WRITTEN TASK
The answer must be an exact copy of the lines from the one containing "Купить Грунт-эмаль по ржавчине Dali глад." through the end of the records, with the pictures left out.

BEGIN SOURCE MATERIAL

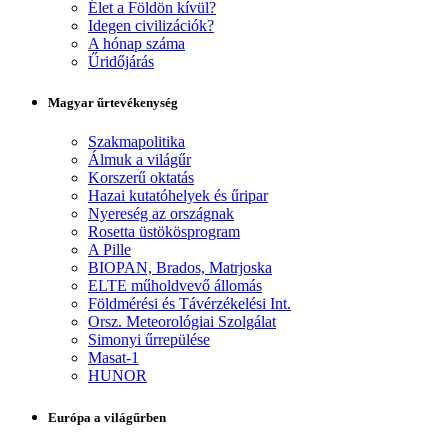
Élet a Földön kívül?
Idegen civilizációk?
A hónap száma
Űridőjárás
Magyar űrtevékenység
Szakmapolitika
Álmuk a világűr
Korszerű oktatás
Hazai kutatóhelyek és űripar
Nyereség az országnak
Rosetta üstökösprogram
A Pille
BIOPAN, Brados, Matrjoska
ELTE műholdvevő állomás
Földmérési és Távérzékelési Int.
Orsz. Meteorológiai Szolgálat
Simonyi űrrepülése
Masat-1
HUNOR
Európa a világűrben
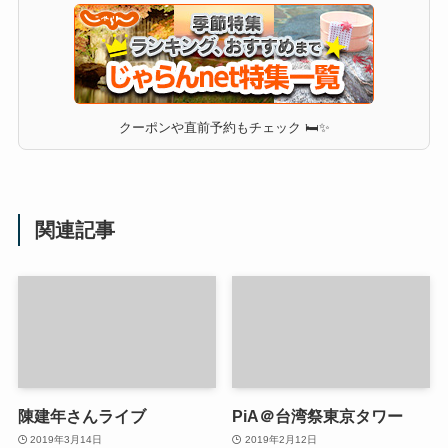
クーポンや直前予約もチェック 🛏✨
関連記事
陳建年さんライブ
PiA＠台湾祭東京タワー
2019年3月14日
2019年2月12日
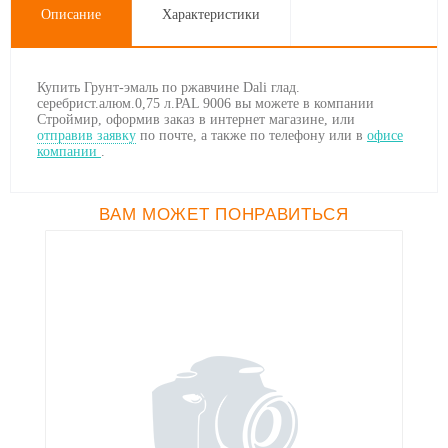
Описание
Характеристики
Купить Грунт-эмаль по ржавчине Dali глад.
серебрист.алюм.0,75 л.РАL 9006 вы можете в компании
Строймир, оформив заказ в интернет магазине, или
отправив заявку
по почте, а также по телефону
или в
офисе
компании
.
ВАМ МОЖЕТ ПОНРАВИТЬСЯ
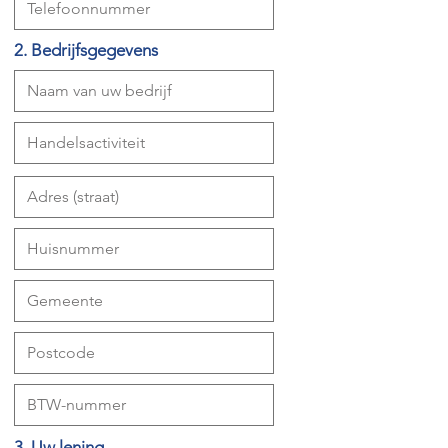
2. Bedrijfsgegevens
3. Uw lening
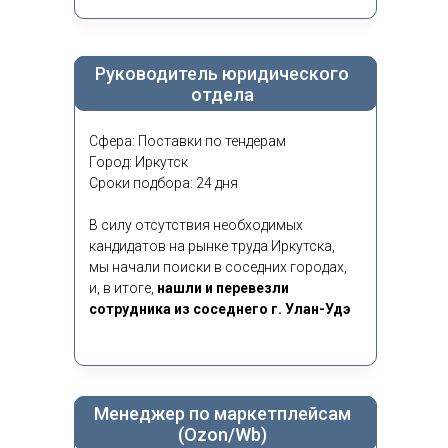
Руководитель юридического
отдела
Сфера: Поставки по тендерам
Город: Иркутск
Сроки подбора: 24 дня
В силу отсутствия необходимых
кандидатов на рынке труда Иркутска,
мы начали поиски в соседних городах,
и, в итоге,
нашли и перевезли
сотрудника из соседнего г. Улан-Удэ
Менеджер по маркетплейсам
(Ozon/Wb)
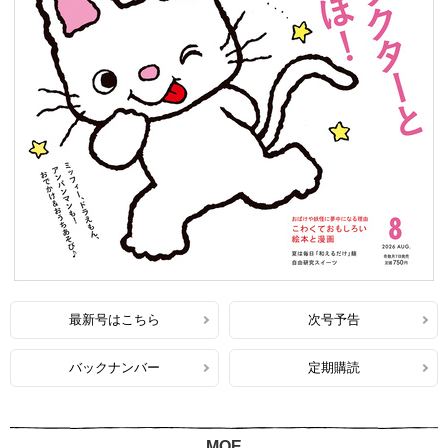
最新号はこちら
次号予告
バックナンバー
定期購読
MOE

END SOURCE MATERIAL

RESULT FOR THIS TASK
Купить Грунт-эмаль по ржавчине Dali глад.
серебрист.алюм.0,75 л.РАL 9006 вы можете в компании
Строймир, оформив заказ в интернет магазине, или
отправив заявку
по почте, а также по телефону
или в
офисе
компании
.
ВАМ МОЖЕТ ПОНРАВИТЬСЯ
2. Bedrijfsgegevens
3. Uw lening
Руководитель юридического
отдела
Сфера: Поставки по тендерам
Город: Иркутск
Сроки подбора: 24 дня
В силу отсутствия необходимых
кандидатов на рынке труда Иркутска,
мы начали поиски в соседних городах,
и, в итоге,
нашли и перевезли
сотрудника из соседнего г. Улан-Удэ
Менеджер по маркетплейсам
(Ozon/Wb)
最新号はこちら
次号予告
バックナンバー
定期購読
MOE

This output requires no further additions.